Start of EXTRACT TO READ

We offer two way, retractive and centre retractive, intermediate, and double pole options for our 1G toggles and rockers.
Our 1G retractive toggle is also available as a 'smart' switch, so you can control your lights using your smartphone, tablet or voice.
A switch, simplified
The component parts that make up the product.
The control that you use to operate a light. It could be a lever-style toggle, a pivoting rocker or a dimmer knob.
A front plate is the cover that surrounds the switch.
It can be made from plastic, steel, ceramic, or in our case, solid brass or transparent polycarbonate. It protects the wiring and electrical mechanism and gives a clean finish on the wall.
Gang (or 'G') describes the number of switches on a front plate. A 1G switch will have one switch on one plate, a 2G switch will have two switches on one plate, and so on.
The component that contains the switch. It sits behind the front plate and connects to the mains wiring.
You'll find this on the rear of the front plate. It holds the switch module in place and screws onto the back box.

End of EXTRACT TO READ
Start of RAW DATA

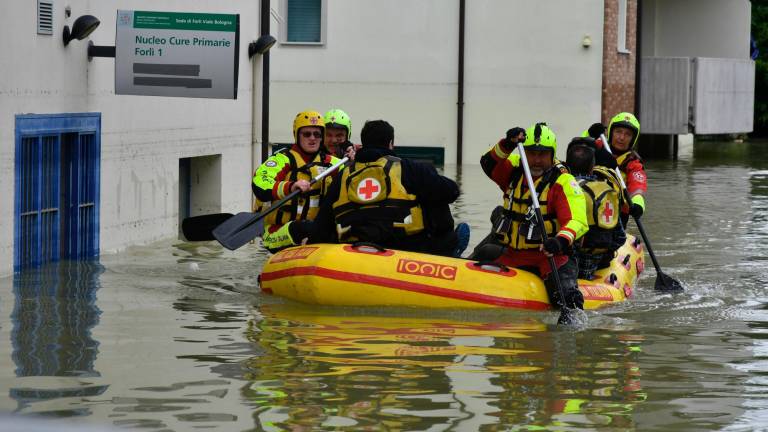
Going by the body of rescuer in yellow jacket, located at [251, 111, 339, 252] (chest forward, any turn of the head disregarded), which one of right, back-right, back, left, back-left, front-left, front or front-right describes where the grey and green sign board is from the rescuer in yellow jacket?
back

End of RAW DATA

TASK TO COMPLETE >> From the text on light switches, reproduce word for word the portion starting with "A front plate is" and going on through "the back box.".

EXPECTED OUTPUT >>
A front plate is the cover that surrounds the switch.
It can be made from plastic, steel, ceramic, or in our case, solid brass or transparent polycarbonate. It protects the wiring and electrical mechanism and gives a clean finish on the wall.
Gang (or 'G') describes the number of switches on a front plate. A 1G switch will have one switch on one plate, a 2G switch will have two switches on one plate, and so on.
The component that contains the switch. It sits behind the front plate and connects to the mains wiring.
You'll find this on the rear of the front plate. It holds the switch module in place and screws onto the back box.